Start of Input for this task
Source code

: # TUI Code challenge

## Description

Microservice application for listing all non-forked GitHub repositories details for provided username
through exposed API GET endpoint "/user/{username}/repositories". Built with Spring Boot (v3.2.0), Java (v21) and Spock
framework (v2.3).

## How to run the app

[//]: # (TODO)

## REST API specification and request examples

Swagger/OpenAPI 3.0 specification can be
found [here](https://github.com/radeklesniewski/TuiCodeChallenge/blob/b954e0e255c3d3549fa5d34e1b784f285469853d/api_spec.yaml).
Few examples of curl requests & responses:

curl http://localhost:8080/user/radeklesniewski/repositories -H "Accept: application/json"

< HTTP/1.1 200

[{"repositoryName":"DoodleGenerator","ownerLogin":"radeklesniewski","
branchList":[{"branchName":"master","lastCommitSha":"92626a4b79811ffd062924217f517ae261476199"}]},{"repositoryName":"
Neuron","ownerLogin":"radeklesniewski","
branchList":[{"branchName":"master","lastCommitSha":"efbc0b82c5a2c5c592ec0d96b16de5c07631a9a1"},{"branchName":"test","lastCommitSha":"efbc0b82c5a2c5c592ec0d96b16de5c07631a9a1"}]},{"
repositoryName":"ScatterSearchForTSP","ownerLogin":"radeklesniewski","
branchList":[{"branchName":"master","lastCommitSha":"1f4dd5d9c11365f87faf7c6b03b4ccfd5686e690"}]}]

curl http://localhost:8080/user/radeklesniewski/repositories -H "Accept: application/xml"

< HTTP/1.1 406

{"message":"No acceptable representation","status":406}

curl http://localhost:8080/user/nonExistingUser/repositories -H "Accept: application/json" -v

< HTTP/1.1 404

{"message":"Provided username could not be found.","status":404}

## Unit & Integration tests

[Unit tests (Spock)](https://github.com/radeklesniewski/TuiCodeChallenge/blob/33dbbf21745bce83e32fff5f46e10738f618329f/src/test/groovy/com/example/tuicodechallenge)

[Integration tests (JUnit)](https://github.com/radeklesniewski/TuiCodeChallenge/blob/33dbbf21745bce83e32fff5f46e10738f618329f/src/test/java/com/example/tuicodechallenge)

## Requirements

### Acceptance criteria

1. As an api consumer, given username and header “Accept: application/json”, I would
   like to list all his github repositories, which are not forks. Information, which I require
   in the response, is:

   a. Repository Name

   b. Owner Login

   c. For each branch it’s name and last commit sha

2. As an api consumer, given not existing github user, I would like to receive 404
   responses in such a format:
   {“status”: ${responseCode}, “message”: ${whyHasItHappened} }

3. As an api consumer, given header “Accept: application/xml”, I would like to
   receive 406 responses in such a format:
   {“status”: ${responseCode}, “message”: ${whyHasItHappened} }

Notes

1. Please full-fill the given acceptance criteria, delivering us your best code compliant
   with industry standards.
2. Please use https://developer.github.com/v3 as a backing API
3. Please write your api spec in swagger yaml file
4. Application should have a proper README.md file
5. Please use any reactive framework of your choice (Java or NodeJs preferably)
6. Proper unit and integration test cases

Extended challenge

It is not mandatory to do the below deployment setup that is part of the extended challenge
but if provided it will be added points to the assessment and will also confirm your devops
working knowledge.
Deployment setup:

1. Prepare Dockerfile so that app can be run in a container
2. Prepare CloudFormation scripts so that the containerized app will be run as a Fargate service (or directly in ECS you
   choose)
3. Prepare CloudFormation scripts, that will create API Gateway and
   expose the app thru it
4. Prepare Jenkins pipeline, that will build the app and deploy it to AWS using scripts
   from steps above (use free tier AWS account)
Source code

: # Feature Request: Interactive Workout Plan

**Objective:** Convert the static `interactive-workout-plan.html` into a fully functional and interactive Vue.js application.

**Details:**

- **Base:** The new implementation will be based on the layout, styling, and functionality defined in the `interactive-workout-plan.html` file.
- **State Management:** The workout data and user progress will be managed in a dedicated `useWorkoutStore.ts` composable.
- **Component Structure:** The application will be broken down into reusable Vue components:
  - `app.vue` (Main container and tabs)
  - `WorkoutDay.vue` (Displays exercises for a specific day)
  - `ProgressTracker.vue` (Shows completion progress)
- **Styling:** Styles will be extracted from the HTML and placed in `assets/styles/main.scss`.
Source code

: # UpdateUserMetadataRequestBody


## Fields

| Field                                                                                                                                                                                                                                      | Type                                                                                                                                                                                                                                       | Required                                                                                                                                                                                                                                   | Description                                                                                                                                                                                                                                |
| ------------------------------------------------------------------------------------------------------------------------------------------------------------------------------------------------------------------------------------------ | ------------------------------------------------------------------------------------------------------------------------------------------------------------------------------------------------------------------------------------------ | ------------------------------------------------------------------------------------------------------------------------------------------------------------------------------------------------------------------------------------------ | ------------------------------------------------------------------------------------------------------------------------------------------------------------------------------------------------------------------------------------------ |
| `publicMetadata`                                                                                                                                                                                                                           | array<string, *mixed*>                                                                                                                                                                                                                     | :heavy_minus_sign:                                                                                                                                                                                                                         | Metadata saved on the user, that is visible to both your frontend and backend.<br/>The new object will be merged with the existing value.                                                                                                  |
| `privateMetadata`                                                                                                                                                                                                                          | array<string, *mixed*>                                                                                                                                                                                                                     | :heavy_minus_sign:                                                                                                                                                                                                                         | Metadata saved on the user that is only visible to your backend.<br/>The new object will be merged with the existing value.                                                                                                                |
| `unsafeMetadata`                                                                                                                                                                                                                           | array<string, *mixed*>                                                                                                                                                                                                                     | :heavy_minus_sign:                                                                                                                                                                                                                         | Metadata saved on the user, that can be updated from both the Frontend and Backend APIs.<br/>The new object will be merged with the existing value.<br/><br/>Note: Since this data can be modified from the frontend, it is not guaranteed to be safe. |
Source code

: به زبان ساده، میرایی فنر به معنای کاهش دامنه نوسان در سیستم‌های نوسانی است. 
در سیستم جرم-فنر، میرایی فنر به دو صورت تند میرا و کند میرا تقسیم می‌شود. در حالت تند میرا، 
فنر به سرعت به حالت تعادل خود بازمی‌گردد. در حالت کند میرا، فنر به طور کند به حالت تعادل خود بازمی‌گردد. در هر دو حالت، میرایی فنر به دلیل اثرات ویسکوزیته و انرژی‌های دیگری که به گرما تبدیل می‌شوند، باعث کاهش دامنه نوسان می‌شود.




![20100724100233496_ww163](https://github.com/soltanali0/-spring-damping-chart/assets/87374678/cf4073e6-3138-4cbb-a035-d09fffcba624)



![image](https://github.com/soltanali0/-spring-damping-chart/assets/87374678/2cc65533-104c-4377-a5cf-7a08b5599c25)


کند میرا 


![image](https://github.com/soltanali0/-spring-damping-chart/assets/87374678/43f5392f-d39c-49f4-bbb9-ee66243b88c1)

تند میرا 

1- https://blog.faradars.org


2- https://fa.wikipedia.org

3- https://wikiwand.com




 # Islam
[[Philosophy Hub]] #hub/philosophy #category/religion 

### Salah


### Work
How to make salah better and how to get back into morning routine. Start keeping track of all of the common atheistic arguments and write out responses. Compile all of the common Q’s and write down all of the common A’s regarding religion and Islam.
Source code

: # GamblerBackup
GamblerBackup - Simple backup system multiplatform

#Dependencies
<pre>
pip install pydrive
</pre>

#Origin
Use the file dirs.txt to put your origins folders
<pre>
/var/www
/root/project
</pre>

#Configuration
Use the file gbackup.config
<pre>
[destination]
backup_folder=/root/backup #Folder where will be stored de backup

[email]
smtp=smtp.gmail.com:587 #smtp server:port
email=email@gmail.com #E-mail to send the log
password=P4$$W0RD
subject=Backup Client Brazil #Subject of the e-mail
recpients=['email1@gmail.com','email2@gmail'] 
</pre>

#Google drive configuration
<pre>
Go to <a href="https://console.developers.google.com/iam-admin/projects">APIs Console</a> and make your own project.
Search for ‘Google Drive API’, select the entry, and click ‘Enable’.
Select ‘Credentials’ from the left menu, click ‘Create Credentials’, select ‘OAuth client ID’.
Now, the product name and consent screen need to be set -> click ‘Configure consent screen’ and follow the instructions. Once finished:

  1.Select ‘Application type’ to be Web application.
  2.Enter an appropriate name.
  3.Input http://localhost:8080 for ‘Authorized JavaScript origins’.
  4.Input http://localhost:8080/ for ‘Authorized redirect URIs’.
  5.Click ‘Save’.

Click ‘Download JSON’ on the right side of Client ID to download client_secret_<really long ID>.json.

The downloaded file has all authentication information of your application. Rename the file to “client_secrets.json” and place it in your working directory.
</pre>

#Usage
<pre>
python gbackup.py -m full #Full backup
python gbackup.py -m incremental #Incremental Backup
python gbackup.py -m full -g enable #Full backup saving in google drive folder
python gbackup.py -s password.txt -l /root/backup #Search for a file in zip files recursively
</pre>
End of Input for this task
To-do item:
Gather every line from the rows above that contains the word "like", counting only matches with the same case.

Written response:
   like to list all his github repositories, which are not forks. Information, which I require
2. As an api consumer, given not existing github user, I would like to receive 404
3. As an api consumer, given header “Accept: application/xml”, I would like to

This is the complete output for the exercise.